Step 4: Filter by Minimum Number of Ratings
Let’s keep only those movies that have at least 100 ratings.
from pyspark.sql.functions import count
ratings_count = combined.groupBy("title").agg(
count("rating").alias("rating_count"),
avg("rating").alias("avg_rating")
)
filtered = ratings_count.filter("rating_count >= 100")
filtered.orderBy("avg_rating", ascending=False).show(10)

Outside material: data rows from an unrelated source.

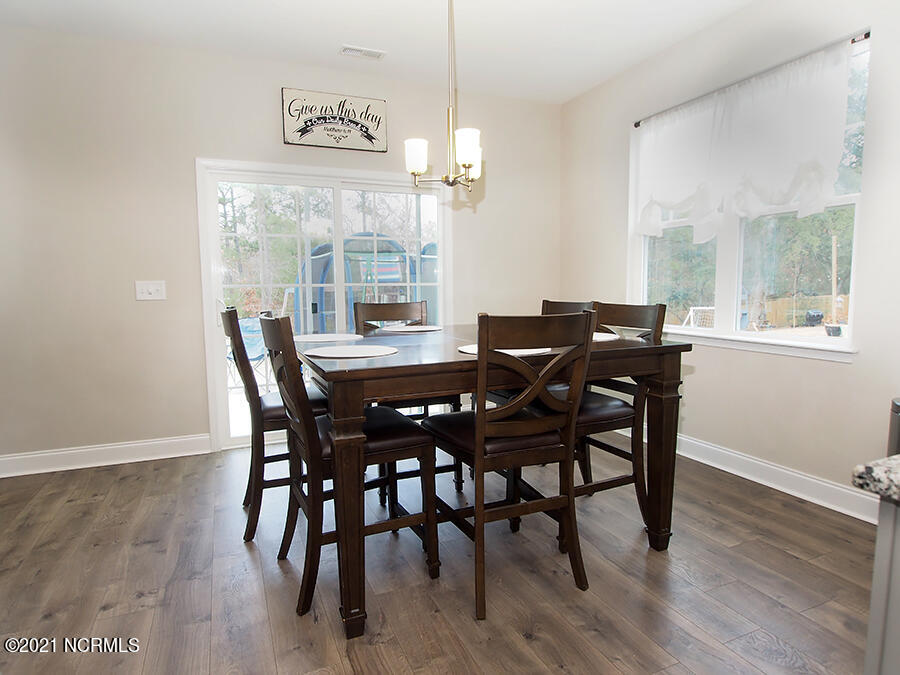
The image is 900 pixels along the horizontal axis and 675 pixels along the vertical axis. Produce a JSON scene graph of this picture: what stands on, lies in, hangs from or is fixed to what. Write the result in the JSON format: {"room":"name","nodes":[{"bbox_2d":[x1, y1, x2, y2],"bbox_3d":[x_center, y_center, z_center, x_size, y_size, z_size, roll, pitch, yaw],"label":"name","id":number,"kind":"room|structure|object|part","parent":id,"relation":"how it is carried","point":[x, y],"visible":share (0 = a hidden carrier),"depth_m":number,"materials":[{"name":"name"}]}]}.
{"room":"dining room","nodes":[
{"label":"dining room","id":0,"kind":"room"},
{"bbox_2d":[0,25,560,467],"bbox_3d":[-1.255,-0.587,3.880,5.010,2.753,0.160,-3,7,-23],"label":"back wall","id":1,"kind":"structure","parent":0,"point":[150,307],"depth_m":3.45,"materials":[{"name":"paint"}]},
{"bbox_2d":[0,433,210,477],"bbox_3d":[-2.529,0.792,3.358,1.840,0.127,0.019,-3,7,-23],"label":"baseboard","id":2,"kind":"structure","parent":1,"relation":"attached to","point":[62,452],"depth_m":3.44,"materials":[{"name":"white paint"}]},
{"bbox_2d":[135,280,166,300],"bbox_3d":[-1.997,-0.314,3.465,0.177,0.124,0.018,-3,7,-23],"label":"light switch","id":3,"kind":"object","parent":1,"relation":"attached to","point":[151,292],"visible":0.99,"depth_m":3.47,"materials":[{"name":"white plastic"}]},
{"bbox_2d":[194,157,448,451],"bbox_3d":[-0.874,-0.249,4.101,1.882,2.034,0.160,-3,7,-23],"label":"sliding glass door","id":4,"kind":"structure","parent":1,"relation":"in","point":[358,186],"depth_m":3.96,"materials":[{"name":"glass"}]},
{"bbox_2d":[281,88,387,152],"bbox_3d":[-0.837,-1.589,3.816,0.753,0.387,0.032,-3,7,-23],"label":"wall sign","id":5,"kind":"object","parent":1,"relation":"attached to","point":[371,120],"visible":1,"depth_m":3.80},
{"bbox_2d":[0,0,757,103],"bbox_3d":[-0.039,-1.711,0.938,4.991,0.108,6.207,-3,7,-23],"label":"ceiling","id":6,"kind":"structure","parent":0,"point":[397,42],"depth_m":3.22,"materials":[{"name":"white paint"}]},
{"bbox_2d":[339,45,385,59],"bbox_3d":[-0.593,-1.919,3.507,0.298,0.013,0.133,-3,7,-23],"label":"ceiling vent","id":7,"kind":"object","parent":6,"relation":"attached to","point":[347,51],"visible":0.99,"depth_m":3.49,"materials":[{"name":"white metal"}]},
{"bbox_2d":[404,0,482,189],"bbox_3d":[-0.003,-1.235,2.344,0.413,1.109,0.414,-3,7,-23],"label":"chandelier","id":8,"kind":"object","parent":6,"relation":"hanging from","point":[470,161],"visible":1,"depth_m":2.34,"materials":[{"name":"metal"}]},
{"bbox_3d":[-0.155,-0.844,2.434,0.109,0.132,0.110,-3,7,-23],"label":"shade","id":9,"kind":"part","parent":8,"relation":"part of","materials":[{"name":"white glass"}]},
{"bbox_3d":[0.068,-0.845,2.328,0.107,0.135,0.106,-3,7,-23],"label":"shade","id":10,"kind":"part","parent":8,"relation":"part of","materials":[{"name":"white glass"}]},
{"bbox_3d":[0.100,-0.862,2.622,0.107,0.131,0.110,-3,7,-23],"label":"shade","id":11,"kind":"part","parent":8,"relation":"part of","materials":[{"name":"white glass"}]},
{"bbox_2d":[0,439,882,674],"bbox_3d":[0.015,1.127,1.039,5.047,0.099,6.359,-3,7,-23],"label":"floor","id":12,"kind":"structure","parent":0,"point":[248,558],"depth_m":2.05,"materials":[{"name":"brown wood"}]},
{"bbox_2d":[218,307,329,543],"bbox_3d":[-0.824,0.381,2.609,0.562,1.063,0.501,-3,7,-23],"label":"chair","id":13,"kind":"object","parent":12,"relation":"on","point":[282,418],"visible":0.59,"depth_m":2.39,"materials":[{"name":"brown wood"}]},
{"bbox_2d":[258,314,436,626],"bbox_3d":[-0.410,0.439,2.062,0.564,1.060,0.506,-3,7,-23],"label":"chair","id":14,"kind":"object","parent":12,"relation":"on","point":[306,437],"visible":0.84,"depth_m":1.92,"materials":[{"name":"wood"}]},
{"bbox_2d":[355,299,459,500],"bbox_3d":[-0.262,0.324,3.090,0.489,1.062,0.564,-3,7,-23],"label":"chair","id":15,"kind":"object","parent":12,"relation":"on","point":[375,314],"visible":0.32,"depth_m":3.22,"materials":[{"name":"brown wood"}]},
{"bbox_2d":[296,323,693,640],"bbox_3d":[0.074,0.470,2.470,1.530,0.914,1.261,-3,7,-23],"label":"dining table","id":16,"kind":"object","parent":12,"relation":"on","point":[660,430],"visible":0.81,"depth_m":1.89,"materials":[{"name":"brown wood"}]},
{"bbox_2d":[295,332,362,342],"bbox_3d":[-0.616,0.001,2.622,0.360,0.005,0.362,-3,7,-23],"label":"placemat","id":17,"kind":"object","parent":16,"relation":"on","point":[312,337],"visible":0.97,"depth_m":2.59,"materials":[{"name":"white fabric"}]},
{"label":"leg","id":18,"kind":"part","parent":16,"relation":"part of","materials":[{"name":"brown wood"}]},
{"bbox_2d":[308,344,397,358],"bbox_3d":[-0.386,0.054,2.062,0.360,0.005,0.357,-3,7,-23],"label":"placemat","id":19,"kind":"object","parent":16,"relation":"on","point":[341,350],"visible":1,"depth_m":2.03,"materials":[{"name":"white fabric"}]},
{"bbox_2d":[383,325,442,332],"bbox_3d":[-0.208,-0.050,2.904,0.351,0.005,0.348,-3,7,-23],"label":"placemat","id":20,"kind":"object","parent":16,"relation":"on","point":[410,329],"visible":0.97,"depth_m":2.86,"materials":[{"name":"white fabric"}]},
{"bbox_2d":[459,344,550,356],"bbox_3d":[0.214,0.047,2.048,0.357,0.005,0.352,-3,7,-23],"label":"placemat","id":21,"kind":"object","parent":16,"relation":"on","point":[468,350],"visible":0.37,"depth_m":1.99,"materials":[{"name":"white fabric"}]},
{"bbox_2d":[591,331,619,341],"bbox_3d":[0.616,-0.004,2.492,0.377,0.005,0.356,-3,7,-23],"label":"placemat","id":22,"kind":"object","parent":16,"relation":"on","point":[604,337],"visible":0.4,"depth_m":2.44,"materials":[{"name":"white fabric"}]},
{"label":"table leg","id":23,"kind":"part","parent":16,"relation":"part of","materials":[{"name":"brown wood"}]},
{"bbox_2d":[423,312,597,620],"bbox_3d":[0.209,0.431,2.044,0.493,1.064,0.559,-3,7,-23],"label":"chair","id":24,"kind":"object","parent":12,"relation":"on","point":[505,409],"visible":0.96,"depth_m":1.87,"materials":[{"name":"brown wood"}]},
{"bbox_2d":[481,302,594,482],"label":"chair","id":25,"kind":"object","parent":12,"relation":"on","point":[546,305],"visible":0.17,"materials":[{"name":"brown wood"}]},
{"bbox_2d":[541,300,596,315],"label":"chair","id":26,"kind":"object","parent":12,"relation":"on","point":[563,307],"visible":0.09,"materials":[{"name":"brown wood"}]},
{"bbox_2d":[570,302,668,537],"bbox_3d":[0.668,0.377,2.537,0.543,1.055,0.507,-3,7,-23],"label":"chair","id":27,"kind":"object","parent":12,"relation":"on","point":[660,309],"visible":0.53,"depth_m":2.41,"materials":[{"name":"brown wood"}]},
{"bbox_2d":[863,496,899,674],"bbox_3d":[1.198,0.706,0.380,0.814,0.883,1.291,-3,7,-23],"label":"kitchen cabinet","id":28,"kind":"object","parent":12,"relation":"on","point":[878,541],"visible":0.83,"depth_m":0.75,"materials":[{"name":"grey paint"}]},
{"bbox_2d":[851,453,899,504],"bbox_3d":[1.208,0.257,0.142,0.822,0.039,1.613,-3,7,-23],"label":"granite countertop","id":29,"kind":"structure","parent":28,"relation":"on","point":[869,467],"depth_m":0.74,"materials":[{"name":"grey stone"}]},
{"bbox_2d":[887,398,899,456],"bbox_3d":[2.013,0.598,2.146,0.344,0.672,0.336,-3,7,-23],"label":"trash can","id":30,"kind":"object","parent":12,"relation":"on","point":[899,407],"visible":0.48,"depth_m":2.18,"materials":[{"name":"metal"}]},
{"bbox_2d":[559,0,899,513],"bbox_3d":[2.292,-0.430,1.995,0.154,2.773,6.161,-3,7,-23],"label":"right wall","id":31,"kind":"structure","parent":0,"point":[837,375],"depth_m":2.98,"materials":[{"name":"beige paint"}]},
{"bbox_2d":[631,35,868,354],"bbox_3d":[1.771,-0.747,3.296,0.119,1.524,1.583,-3,7,-23],"label":"window","id":32,"kind":"structure","parent":31,"relation":"in","point":[725,271],"depth_m":3.22,"materials":[{"name":"glass"}]},
{"bbox_2d":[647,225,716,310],"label":"trees","id":33,"kind":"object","parent":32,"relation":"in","point":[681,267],"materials":[{"name":"green plant"}]},
{"bbox_2d":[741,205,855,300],"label":"trees","id":34,"kind":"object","parent":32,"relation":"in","point":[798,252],"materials":[{"name":"green plant"}]},
{"bbox_2d":[633,30,870,126],"bbox_3d":[1.675,-1.484,3.095,0.080,0.035,1.543,-3,7,-23],"label":"curtain rod","id":35,"kind":"object","parent":31,"relation":"attached to","point":[636,125],"visible":0.61,"depth_m":2.79,"materials":[{"name":"metal"}]},
{"bbox_2d":[633,39,856,241],"bbox_3d":[1.624,-1.057,3.144,0.101,0.882,1.499,-3,7,-23],"label":"curtain","id":36,"kind":"object","parent":35,"relation":"hanging from","point":[837,155],"visible":0.94,"depth_m":2.94,"materials":[{"name":"white fabric"}]},
{"bbox_2d":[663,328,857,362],"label":"window sill","id":37,"kind":"structure","parent":31,"relation":"attached to","point":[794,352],"depth_m":2.99,"materials":[{"name":"white paint"}]},
{"bbox_2d":[676,434,879,523],"bbox_3d":[1.760,0.771,3.209,0.019,0.125,3.422,-3,7,-23],"label":"baseboard","id":38,"kind":"structure","parent":31,"relation":"attached to","point":[781,469],"depth_m":2.92,"materials":[{"name":"white paint"}]},
{"label":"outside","id":39,"kind":"structure","parent":0,"visible":0},
{"label":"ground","id":40,"kind":"structure","parent":39,"visible":0},
{"bbox_2d":[228,314,270,385],"bbox_3d":[-2.342,0.215,6.039,0.666,0.866,0.736,2,6,22],"label":"patio chair","id":41,"kind":"object","parent":40,"relation":"on","point":[248,322],"visible":0.49,"depth_m":6.10,"materials":[{"name":"blue fabric"}]},
{"bbox_2d":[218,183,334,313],"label":"trees","id":42,"kind":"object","parent":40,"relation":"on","point":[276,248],"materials":[{"name":"green plant"}]},
{"bbox_2d":[291,235,419,333],"bbox_3d":[-1.902,-0.993,11.238,2.760,2.369,2.973,5,8,44],"label":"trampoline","id":43,"kind":"object","parent":40,"relation":"on","point":[319,258],"visible":0.56,"depth_m":10.38,"materials":[{"name":"blue"}]},
{"bbox_2d":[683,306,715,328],"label":"soccer goal","id":44,"kind":"object","parent":40,"relation":"on","point":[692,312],"visible":0.54,"materials":[{"name":"white metal"}]},
{"bbox_2d":[751,293,851,327],"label":"wooden fence","id":45,"kind":"object","parent":40,"relation":"on","point":[804,305],"visible":0.47,"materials":[{"name":"brown wood"}]},
{"bbox_2d":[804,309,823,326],"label":"grill","id":46,"kind":"object","parent":40,"relation":"on","point":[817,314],"visible":0.9,"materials":[{"name":"black"}]},
{"bbox_2d":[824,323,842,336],"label":"plant pot","id":47,"kind":"object","parent":40,"relation":"on","point":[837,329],"visible":0.88,"depth_m":10.54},
{"bbox_2d":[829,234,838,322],"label":"wooden post","id":48,"kind":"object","parent":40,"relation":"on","point":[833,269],"visible":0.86,"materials":[{"name":"beige wood"}]}
]}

+------------------------+-------------+----------+ |title |rating_count |avg_rating| +------------------------+-------------+----------+ |Shawshank Redemption...|1200 |4.7 | |Forrest Gump (1994) |1100 |4.6 | |Matrix, The (1999) |1050 |4.6 | |Pulp Fiction (1994) |1001 |4.5 | +------------------------+-------------+----------+
Step 5: Most Popular Genre by Average Rating
We now find the best-rated genres. First, we need to explode the genres
column.
from pyspark.sql.functions import explode, split
# Split genre string into array and explode
genres_split = movies.withColumn("genre", explode(split("genres", "\|")))
joined = ratings.join(genres_split, "movieId")
# Average rating by genre
genre_avg = joined.groupBy("genre").agg(avg("rating").alias("avg_rating"))
genre_avg.orderBy("avg_rating", ascending=False).show()
+------------+----------+ |genre |avg_rating| +------------+----------+ |Documentary |4.3 | |Drama |4.1 | |Animation |4.0 | |Mystery |3.9 | |Comedy |3.8 | +------------+----------+
Conclusion
In this project, you learned how to build a real-world Spark data pipeline to process and analyze movie ratings data. You:
- Read CSV data into Spark DataFrames
- Performed joins and aggregations
- Filtered results based on business logic (minimum ratings)
- Exploded and processed multi-value columns (genres)
By doing this project, you now understand how Spark works on real data and how scalable processing helps in making informed decisions from large datasets.